Interruptions of individual drug(s) or of the whole treatment may lead to the emergence of new resistances. Moreover, in case of treatment interruption, drugs with a long half-life such as bedaquiline or clofazimine remain in the blood for several months. In practice, it is as if the patient is receiving bedaquiline and/or clofazimine alone, which increases the risk of developing resistance to these drugs.
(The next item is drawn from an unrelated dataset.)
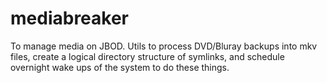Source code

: mediabreaker
============

To manage media on JBOD. Utils to process DVD/Bluray backups into mkv files, create a logical directory structure of symlinks, and schedule overnight wake ups of the system to do these things.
Problems of treatment interruption by the patient (e.g. discontinuation of certain drugs, recurrent treatment interruptions) should be detected and addressed (management of adverse effects if necessary and reinforcement of patient support measures).
Patients who have interrupted the whole treatment for 2 months or more meet the definition of patients "lost to follow-up" (Chapter 17). If the patient returns, repeat bacteriological tests (RMT, culture and full pDST and/or genome sequencing) to detect potential new resistance. Based on RMT results, start a new regimen while waiting for full DST results, then adjust treatment accordingly.
For patients who have interrupted the whole treatment for 4 weeks or more but less than 2 months, perform new bacteriological tests as above. Based on the patient's clinical status and RMT results, start a new regimen or resume treatment at the point it was interrupted while waiting for full DST results, then adjust treatment accordingly. If the interrupted treatment is resumed, doses missed during interruption must be made up to complete the treatment.